|
(HealthNewsDigest.com) – PITTSBURGH– Faced with a common peril, people delay making decisions that might save lives, fail to alert each other to danger and spread misinformation. Those may sound like behaviors associated with the current pandemic, but they actually surfaced in experiments on how social networks function in emergencies.
Hirokazu Shirado, an assistant professor in Carnegie Mellon University’s Human-Computer Interaction Institute, said he had expected his experiments to show that social networks, such as neighbors, work groups and extended families, would improve decision-making by giving people actionable information.
“What we found is that social networks make things worse,” said Shirado, who began the research while a member of the Human Nature Lab at Yale University. A paper on their work appeared this week in the Proceedings of the Royal Society A.
Gathering data about social networks in the midst of a crisis is difficult, so Shirado devised a game in which online participants had an economic stake in making a decision whether to evacuate in the face of danger. He recruited 2,480 subjects and organized them into 108 groups, comparing how networked groups and isolated individuals compared in their decision making.
Participants received $2 at the outset of the 75-second experiment. If nothing happened, they could keep the $2 at the end. But if there was an impending disaster, they could leave the game and retain $1. If they failed to evacuate and disaster struck, they lost everything. They also received 10 cents for every other player who made a correct decision on whether to leave the game.
The participants thus had every incentive to choose correctly and were encouraged to communicate with each other. One member of each social network group also received the correct information about impending danger.
Compared with the isolated individuals, the networked players consistently tended to resist evacuation, regardless of whether the danger was real or not. Communication didn’t improve decision-making so much as it delayed it, Shirado said. The networked players also generated misinformation, even though nobody had an incentive to do so.

★ ★ ★

INSTRUCTIONS:
• 1. Duplicate the passage of the social networks article from "The participants thus" to "about impending danger.".
• 2. Go on with the article about social networks in emergencies, picking up right after its final sentence.
The records that follow were taken from a different source than the text on social networks in emergencies.

★ ★ ★

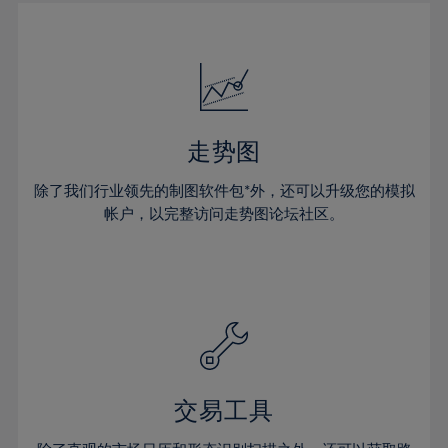
30%
30%
17%
17%
24%
24%
31%
31%
18%
18%
25%
25%
32%
32%
19%
19%
26%
26%
33%
33%
20%
20%
27%
27%
34%
34%
21%
21%
28%
28%
走势图
35%
35%
22%
22%
29%
29%
36%
36%
除了我们行业领先的制图软件包*外，还可以升级您的模拟
23%
23%
30%
30%
帐户，以完整访问走势图论坛社区。
37%
37%
24%
24%
31%
31%
38%
38%
25%
25%
32%
32%
39%
39%
26%
26%
33%
33%
40%
40%
27%
27%
34%
34%
41%
41%
28%
28%
35%
35%
42%
42%
29%
29%
36%
36%
交易工具
43%
43%
30%
30%
37%
37%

★ ★ ★

ANSWER SET:
• 1.
The participants thus had every incentive to choose correctly and were encouraged to communicate with each other. One member of each social network group also received the correct information about impending danger.

• 2.
One of the problems, he said, is that players didn’t realize that they often used different strategies. A player who accepts “no news is good news,” for instance, might think that all is safe simply because he hasn’t heard anything. He might then send “safe” signals to other members of the group even though danger lurked. In other cases, players might be unable to learn the truth because the players adjacent to them all had bad information.
Shirado has used the same game as an educational tool in his CMU classes, including one instance just before the onset of the COVID-19 pandemic. He recalled one student was skeptical, arguing that there was no reason why the players couldn’t choose correctly. But about 70 percent of the students — including the skeptic — erred in their decisions.
“Inside the networks, people could not understand why this was happening,” he added.
Social media — one type of social network — was not included in the study, but might actually improve performance, Shirado said. Though individuals tend to follow like-minded people on social media, it’s also easy to connect with others who might fall outside normal social networks, providing a way around some of the barriers that form within networks.
Shirado said he hopes to find ways of improving the performance of social networks.
“We cannot live without social networks,” he explained. “I’m interested in how social networks can provide a benefit to individuals.”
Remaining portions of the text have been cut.